Similar to previous studies (11, 13), we observed serum LH Level to be significantly higher in some PCOS women with normal BMI, but Hendriks et al. (6) had found no correlation between LH concentration and age or BMI in PCOS patients. Pagán et al. (14) found the LH pulse frequency is elevated in PCOS, but no influence of BMI on either marker of hypothalamic function was detected. In PCOS, the pituitary response to a weightbased dose of GnRH is inversely related to BMI, these evidences suggested that in PCOS patients the effect of BMI on LH be interposed at a pituitary and not a hypothalamic level.

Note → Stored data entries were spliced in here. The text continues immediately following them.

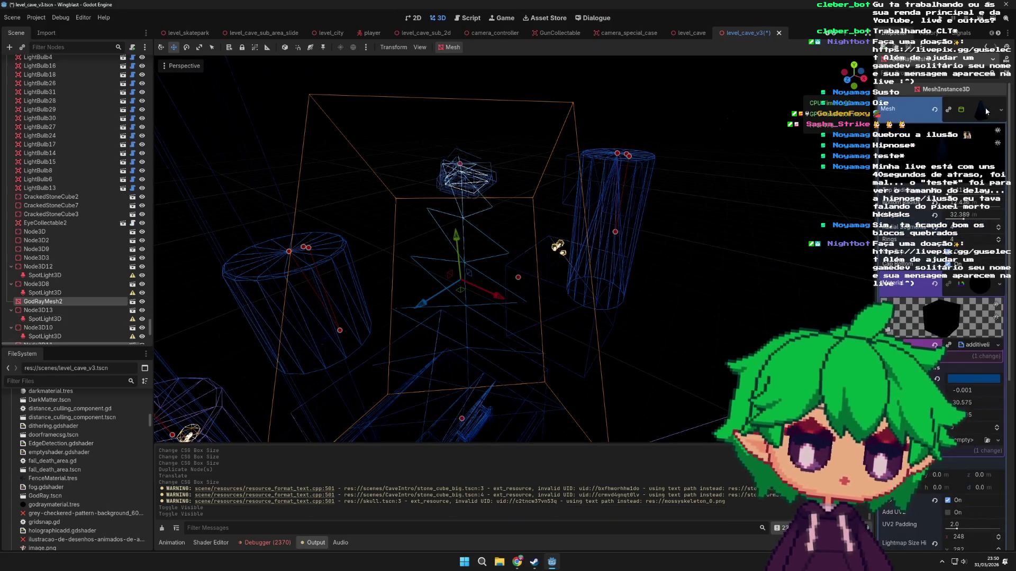
{"action": "left_click", "coordinate": [998, 234]}
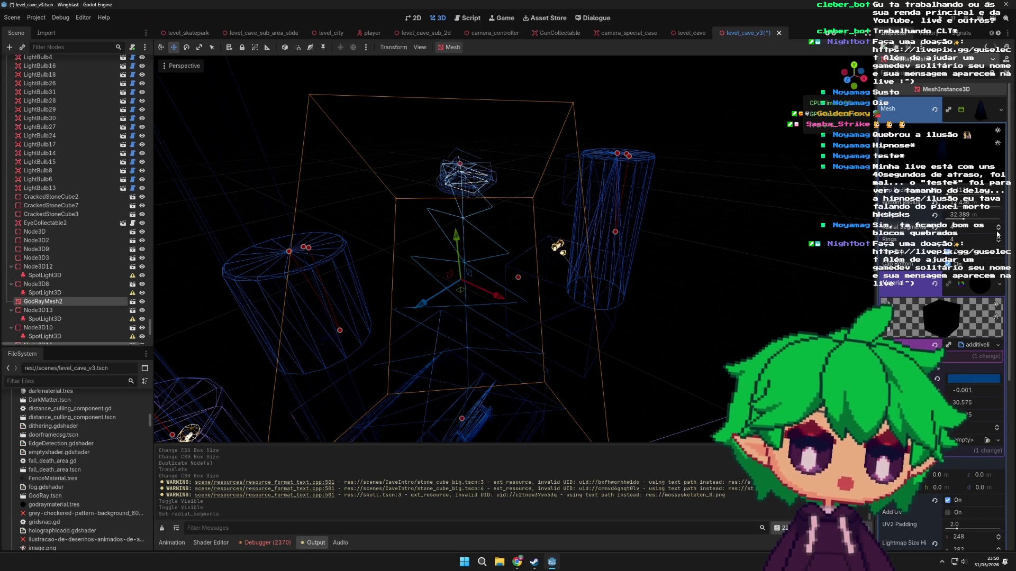
{"action": "left_click", "coordinate": [999, 233]}
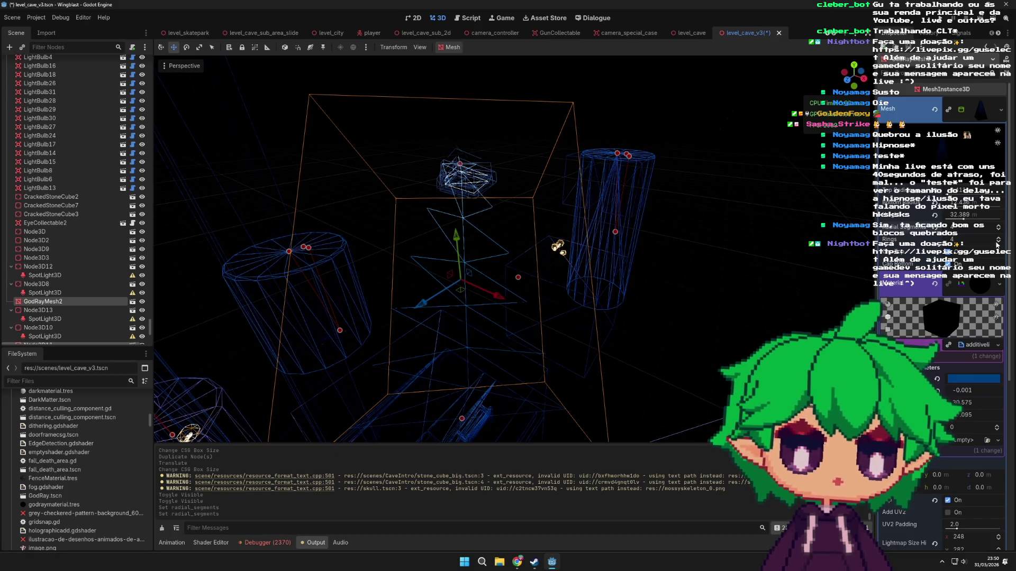
{"action": "left_click", "coordinate": [998, 244]}
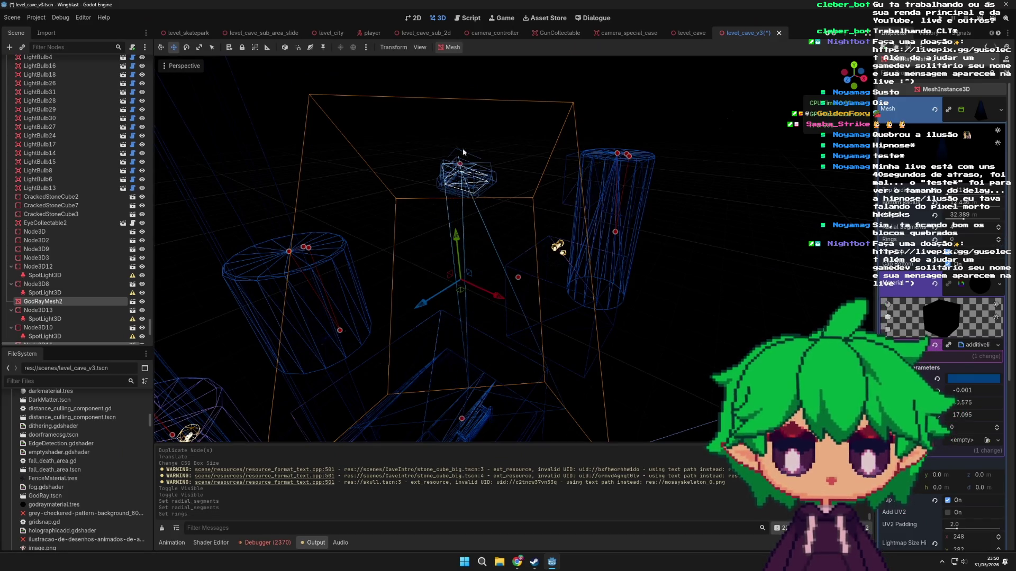
{"action": "left_click", "coordinate": [186, 66]}
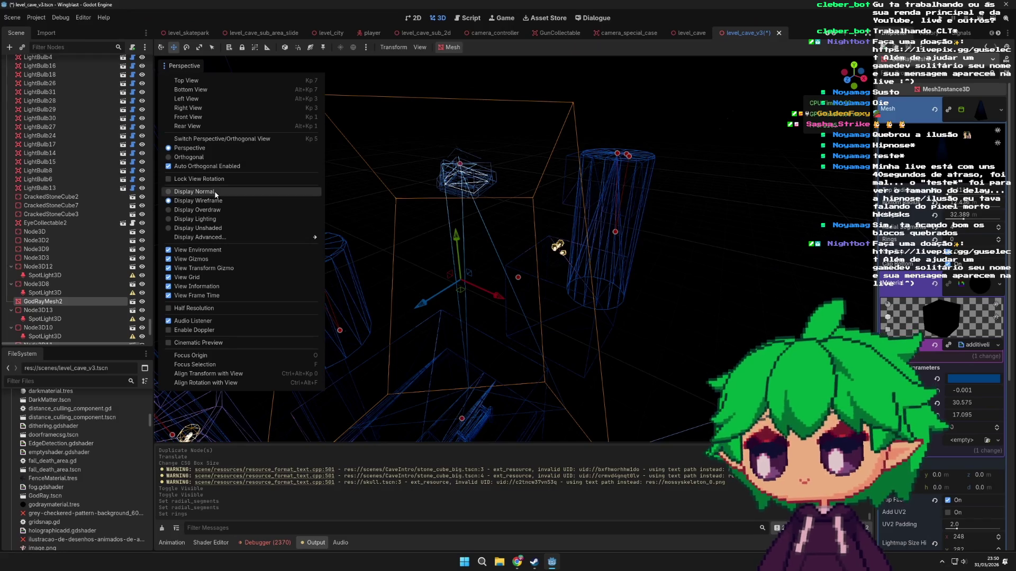
- Return the viewport to normal shading and adjust the god-ray mesh's ring count again
{"action": "left_click", "coordinate": [216, 194]}
{"action": "left_click", "coordinate": [609, 18]}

The present study reveals that there is no relationship between BMI and endometrial thickness in PCOS patients in compliance with to Iatrakis et al. (28) study. In contrast, McCormick et al. (25) reported that women with hyperplasia had significantly higher BMI in comparison with those without hyperplasia. Heller et al. (29) reported that higher BMI was associated with endometrial hyperplasia in comparison with lower BMI. Likewise, Zeng et al. (30) compared endometrial thickness and endometrial blood flow in three BMI groups in non-PCOS patients; they found no relationship between BMI and endometrial thickness in these patients. They also reported obesity (BMI≥28 kg/m2) seems to have a negative effect on endometrial and subendometrial blood flow. Due to the limitations, we did not evaluate endometrial pattern, endometrial spiral arterial resistance index (RI) and pulsatility index (PI) values and systolic/ diastolic ratio (S/D) in PCOS patients in our study. We suggest comparing these variables among normal weight, overweight and obese PCOS women in future studies.
Sonographic endometrial stripe thickness is predictive for endometrial hyperplasia in PCOS women. We could not find any relationship between serum LH level and BMI with endometrial thickness in PCOS patients. However, our study confirmed a diverse relationship between serum LH level and BMI in PCOS patients.